RECORDED INFORMATION:
·····
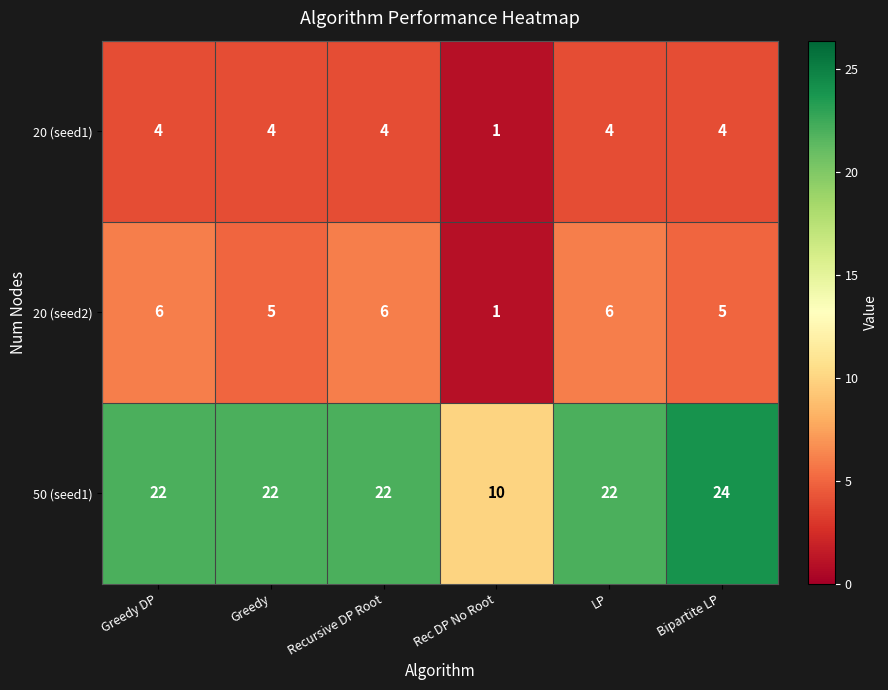

The value of 20 (seed1) at Recursive DP Root is 2. True or false?

False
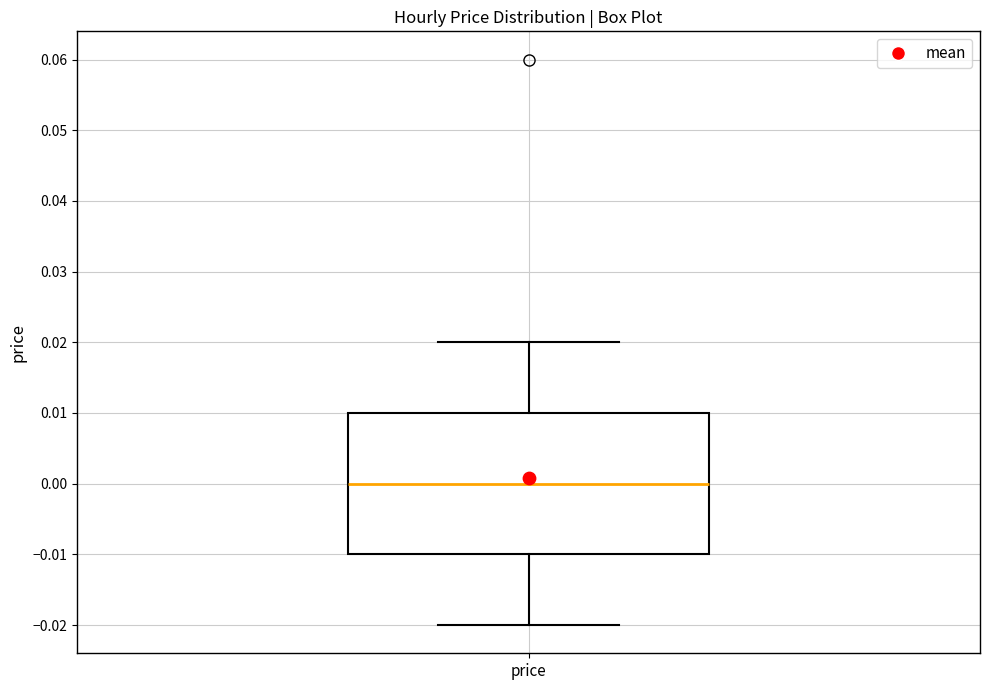

Read this box plot against the y-axis: the position of the median line, the range covered by the box, and the ends of both whiskers. The values are not printed on the chart, so give them approximately, as read against the axis.

median 0.00, box -0.01 to 0.01, whiskers -0.02 to 0.02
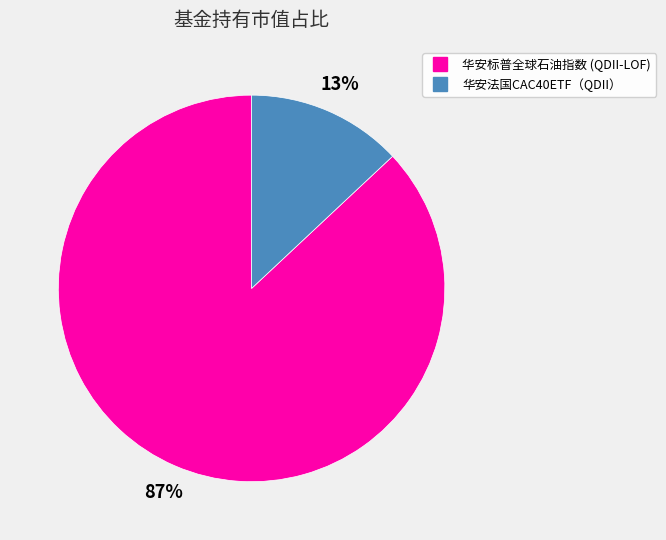

Between 华安标普全球石油指数 (QDII-LOF) and 华安法国CAC40ETF（QDII）, which is larger?

华安标普全球石油指数 (QDII-LOF)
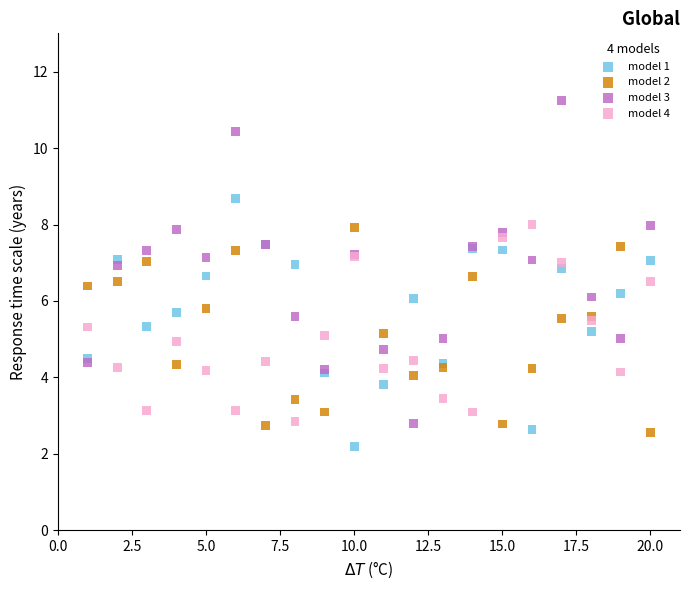

Which series has the largest Y range (max minus min)?

model 3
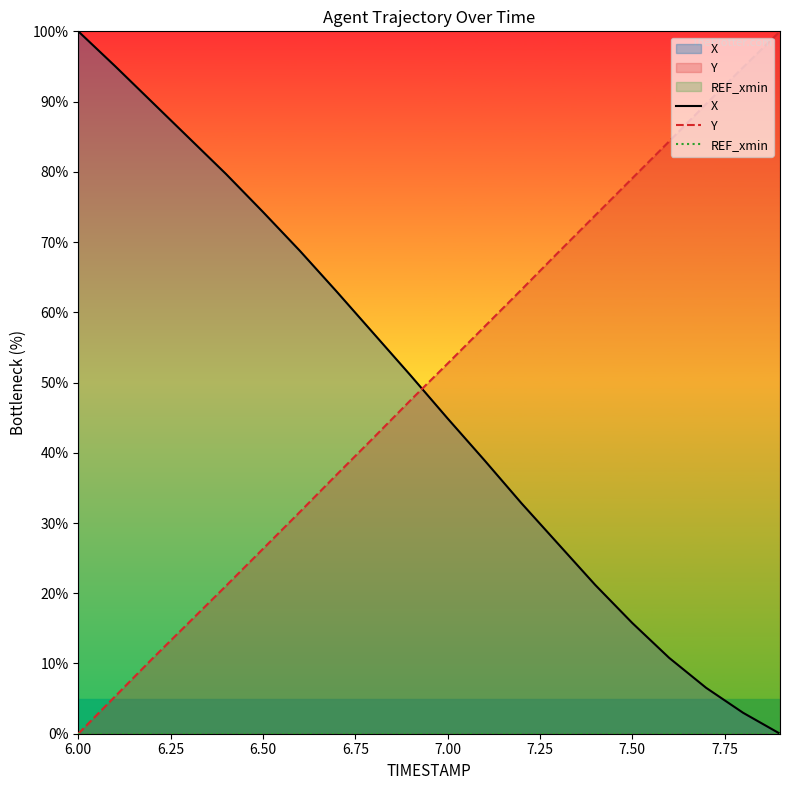

Does the chart have visible grid lines?

No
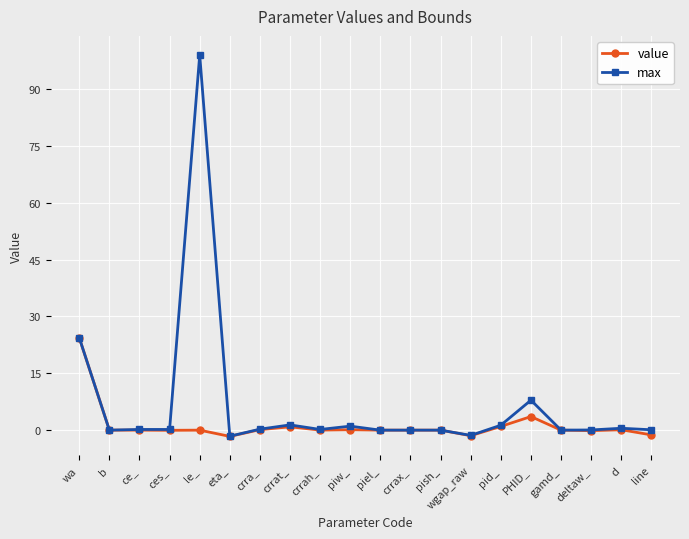

Rank the series by their average value, from highest to lowest.

max, value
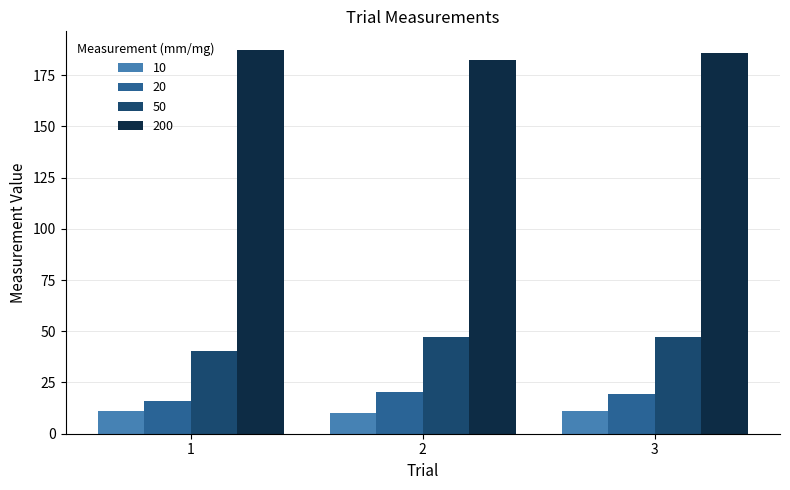

Does the chart contain stacked bars?

No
·····
TASK BRIEF: Pick out each line in the entries above that contains the string "Does", matching case exactly, and copy those lines.

ANSWER FOR THIS EXERCISE:
Does the chart have visible grid lines?
Does the chart contain stacked bars?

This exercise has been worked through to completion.